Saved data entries
________________________________________
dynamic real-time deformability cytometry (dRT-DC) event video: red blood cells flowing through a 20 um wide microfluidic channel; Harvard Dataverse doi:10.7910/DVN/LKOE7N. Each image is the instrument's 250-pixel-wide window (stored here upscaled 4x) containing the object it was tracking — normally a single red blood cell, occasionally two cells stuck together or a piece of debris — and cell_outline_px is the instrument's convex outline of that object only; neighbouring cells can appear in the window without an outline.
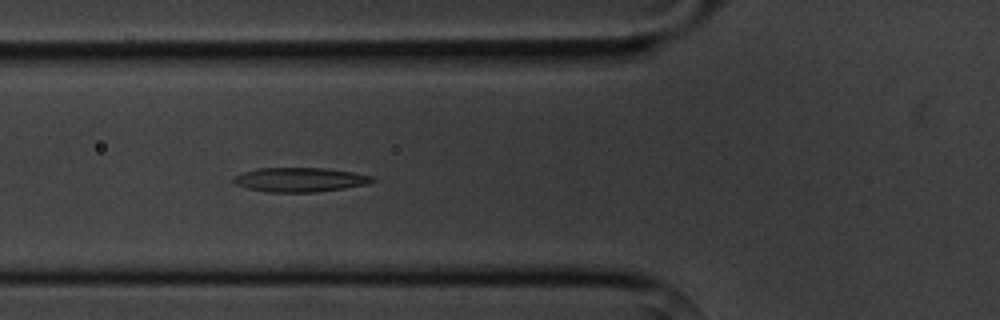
{"species": "common noctule bat (a hibernating species)", "species_latin": "Nyctalus noctula", "temperature_condition": "cold", "stored_images_in_passage": 8, "camera_frame_rate_fps": 3000, "um_per_image_px": 0.085, "animal": {"sex": "male", "body_mass_g": 20.1, "forearm_length_mm": 53.5}, "frame": {"image": 1, "passage_image": 6, "time_ms": 5.667, "image_size_px": [1000, 320], "cell_outline_px": [[376, 180], [368, 184], [344, 188], [312, 192], [264, 192], [248, 188], [236, 184], [232, 180], [232, 176], [240, 172], [256, 168], [324, 168], [356, 172], [372, 176]], "centroid_in_image_um": [25.46, 15.26], "position_along_channel_um": 100.3, "area_um2": 19.83}}
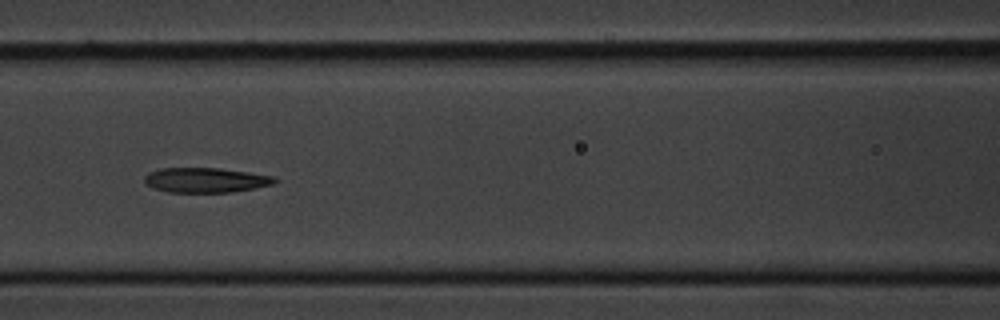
{"frame": {"image": 2, "passage_image": 7, "time_ms": 7.0, "image_size_px": [1000, 320], "cell_outline_px": [[276, 180], [272, 184], [252, 188], [228, 192], [168, 192], [152, 188], [144, 180], [144, 176], [148, 172], [160, 168], [220, 168], [276, 176]], "centroid_in_image_um": [17.44, 15.3], "position_along_channel_um": 149.2, "area_um2": 18.73}}
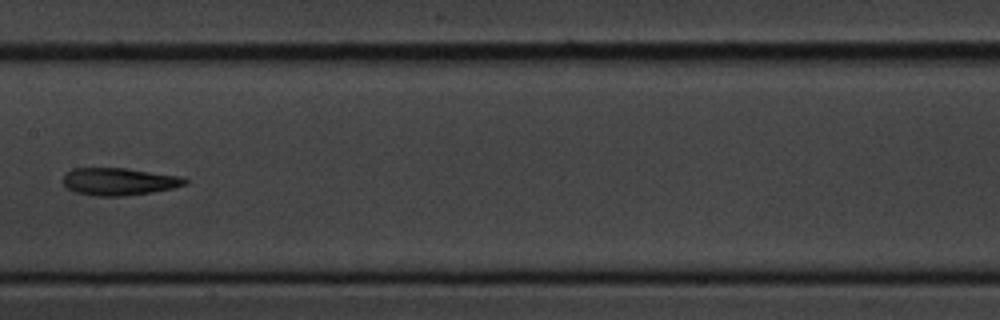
{"frame": {"image": 3, "passage_image": 8, "time_ms": 8.333, "image_size_px": [1000, 320], "cell_outline_px": [[188, 184], [172, 188], [152, 192], [124, 196], [92, 196], [76, 192], [68, 188], [64, 184], [64, 176], [72, 168], [128, 168], [184, 176], [188, 180]], "centroid_in_image_um": [10.18, 15.42], "position_along_channel_um": 197.2, "area_um2": 19.65}}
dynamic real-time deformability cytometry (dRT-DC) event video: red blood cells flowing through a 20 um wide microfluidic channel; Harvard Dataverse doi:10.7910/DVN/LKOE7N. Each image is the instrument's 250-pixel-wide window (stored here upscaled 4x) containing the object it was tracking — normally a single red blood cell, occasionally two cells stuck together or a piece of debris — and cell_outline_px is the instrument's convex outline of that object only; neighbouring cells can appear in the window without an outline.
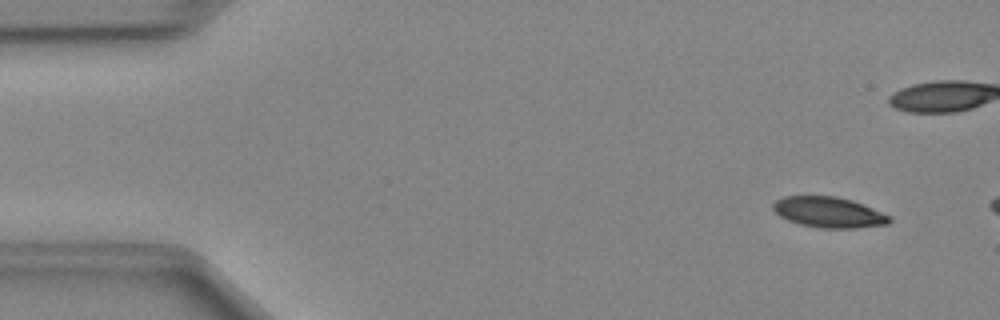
{"species": "Egyptian fruit bat (a non-hibernating species)", "species_latin": "Rousettus aegyptiacus", "temperature_condition": "cold", "stored_images_in_passage": 9, "camera_frame_rate_fps": 3000, "um_per_image_px": 0.085, "animal": {"sex": "female"}, "frame": {"image": 1, "passage_image": 3, "time_ms": 0.667, "image_size_px": [1000, 320], "cell_outline_px": [[892, 220], [888, 224], [856, 228], [820, 228], [800, 224], [788, 220], [780, 216], [772, 208], [772, 204], [776, 200], [784, 196], [836, 196], [852, 200], [892, 216]], "centroid_in_image_um": [70.45, 18.04], "position_along_channel_um": 14.5, "area_um2": 20.81}}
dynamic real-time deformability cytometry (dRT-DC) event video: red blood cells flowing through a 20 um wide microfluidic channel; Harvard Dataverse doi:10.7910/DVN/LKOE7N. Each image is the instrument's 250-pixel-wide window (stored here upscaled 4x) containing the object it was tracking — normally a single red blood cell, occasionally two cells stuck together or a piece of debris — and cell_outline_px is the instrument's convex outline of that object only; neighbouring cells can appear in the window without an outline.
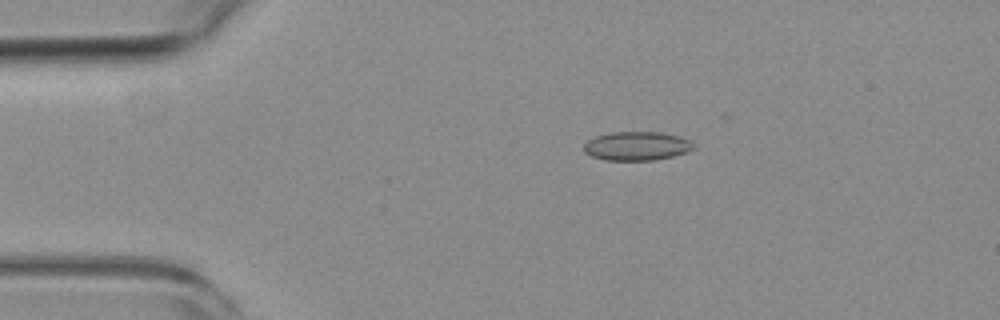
________________________________________
OBJECTIVE >>
Transcribe the whole listing, character for character, but not its images.

RESULT OF THIS EXERCISE >>
dynamic real-time deformability cytometry (dRT-DC) event video: red blood cells flowing through a 20 um wide microfluidic channel; Harvard Dataverse doi:10.7910/DVN/LKOE7N. Each image is the instrument's 250-pixel-wide window (stored here upscaled 4x) containing the object it was tracking — normally a single red blood cell, occasionally two cells stuck together or a piece of debris — and cell_outline_px is the instrument's convex outline of that object only; neighbouring cells can appear in the window without an outline.
{"species": "common noctule bat (a hibernating species)", "species_latin": "Nyctalus noctula", "temperature_condition": "cold", "stored_images_in_passage": 8, "camera_frame_rate_fps": 3000, "um_per_image_px": 0.085, "animal": {"sex": "male", "body_mass_g": 20.1, "forearm_length_mm": 53.5}, "frame": {"image": 1, "passage_image": 6, "time_ms": 5.667, "image_size_px": [1000, 320], "cell_outline_px": [[376, 180], [368, 184], [344, 188], [312, 192], [264, 192], [248, 188], [236, 184], [232, 180], [232, 176], [240, 172], [256, 168], [324, 168], [356, 172], [372, 176]], "centroid_in_image_um": [25.46, 15.26], "position_along_channel_um": 100.3, "area_um2": 19.83}}
{"frame": {"image": 2, "passage_image": 7, "time_ms": 7.0, "image_size_px": [1000, 320], "cell_outline_px": [[276, 180], [272, 184], [252, 188], [228, 192], [168, 192], [152, 188], [144, 180], [144, 176], [148, 172], [160, 168], [220, 168], [276, 176]], "centroid_in_image_um": [17.44, 15.3], "position_along_channel_um": 149.2, "area_um2": 18.73}}
{"frame": {"image": 3, "passage_image": 8, "time_ms": 8.333, "image_size_px": [1000, 320], "cell_outline_px": [[188, 184], [172, 188], [152, 192], [124, 196], [92, 196], [76, 192], [68, 188], [64, 184], [64, 176], [72, 168], [128, 168], [184, 176], [188, 180]], "centroid_in_image_um": [10.18, 15.42], "position_along_channel_um": 197.2, "area_um2": 19.65}}
dynamic real-time deformability cytometry (dRT-DC) event video: red blood cells flowing through a 20 um wide microfluidic channel; Harvard Dataverse doi:10.7910/DVN/LKOE7N. Each image is the instrument's 250-pixel-wide window (stored here upscaled 4x) containing the object it was tracking — normally a single red blood cell, occasionally two cells stuck together or a piece of debris — and cell_outline_px is the instrument's convex outline of that object only; neighbouring cells can appear in the window without an outline.
{"species": "Egyptian fruit bat (a non-hibernating species)", "species_latin": "Rousettus aegyptiacus", "temperature_condition": "cold", "stored_images_in_passage": 9, "camera_frame_rate_fps": 3000, "um_per_image_px": 0.085, "animal": {"sex": "female"}, "frame": {"image": 1, "passage_image": 3, "time_ms": 0.667, "image_size_px": [1000, 320], "cell_outline_px": [[892, 220], [888, 224], [856, 228], [820, 228], [800, 224], [788, 220], [780, 216], [772, 208], [772, 204], [776, 200], [784, 196], [836, 196], [852, 200], [892, 216]], "centroid_in_image_um": [70.45, 18.04], "position_along_channel_um": 14.5, "area_um2": 20.81}}
dynamic real-time deformability cytometry (dRT-DC) event video: red blood cells flowing through a 20 um wide microfluidic channel; Harvard Dataverse doi:10.7910/DVN/LKOE7N. Each image is the instrument's 250-pixel-wide window (stored here upscaled 4x) containing the object it was tracking — normally a single red blood cell, occasionally two cells stuck together or a piece of debris — and cell_outline_px is the instrument's convex outline of that object only; neighbouring cells can appear in the window without an outline.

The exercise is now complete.